豆包擤了擤鼻子,不悦道:“别叫我好哭佬!”
“哎呀,我叫错了吗?”月娥撇过头问另一边:“钟离妹妹,你说我说的对不,他就是个好哭佬!”
李燕燕愣了下,没作声。
月娥又阴阳怪气地转过脸去说:“你要是敢做一件事,我以后就不喊你好哭佬了。”
“什么事?”豆包眉头一皱。
月娥狡黠地笑了笑:“嘿嘿,你要是敢去钟伯的鸡棚里偷俩蛋出来,我就再也不喊你好哭佬。

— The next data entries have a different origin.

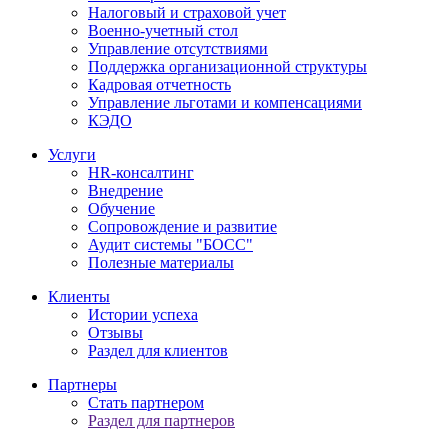
Налоговый и страховой учет
Военно-учетный стол
Управление отсутствиями
Поддержка организационной структуры
Кадровая отчетность
Управление льготами и компенсациями
КЭДО
Услуги
HR-консалтинг
Внедрение
Обучение
Сопровождение и развитие
Аудит системы "БОСС"
Полезные материалы
Клиенты
Истории успеха
Отзывы
Раздел для клиентов
Партнеры
Стать партнером
Раздел для партнеров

”
钟伯就是小钟离的大伯,单身汉一枚,好吃懒做,就住在小钟离家隔壁的矮房里,那鸡棚还是钟离奶奶搭的,被大伯死乞白赖地占着。
李燕燕心中又是一惊,心想这月娥果然不是个简单的丫头,惯喜欢篡掇别人做事,难怪后来惨死呢。
只见豆包气鼓鼓地站起身:“去就去,谁怕谁!”
两个女孩跟在胖小子身后去了钟伯家。
到门口一看,此时家中正好无人,豆包一脸窃喜地笑了笑,猫着腰就钻进了鸡棚。
“摸到啦!我摸到啦!”不一会儿,传来豆包欣喜的呼喊。
站在远处墙根儿偷偷观望的两个女孩子对视一眼,月娥“嘁”了一声:“让好哭佬踩狗屎运了!”
话音刚落,就见不远处一个身材前凸后翘的中年农妇走过钟伯家门前,紧接着,身后跟过来一个黄衫的糙汉,竟然伸手掐了一把那女人的臀。
“死鬼!你做什么!”妇人回头娇嗔一句,羞红着脸跑了。
李燕燕还没看清是谁,就听身旁的月娥“呸”了一口:“臭不要脸的钟伯,又在调戏黄大婶,哼!一对狗男女!”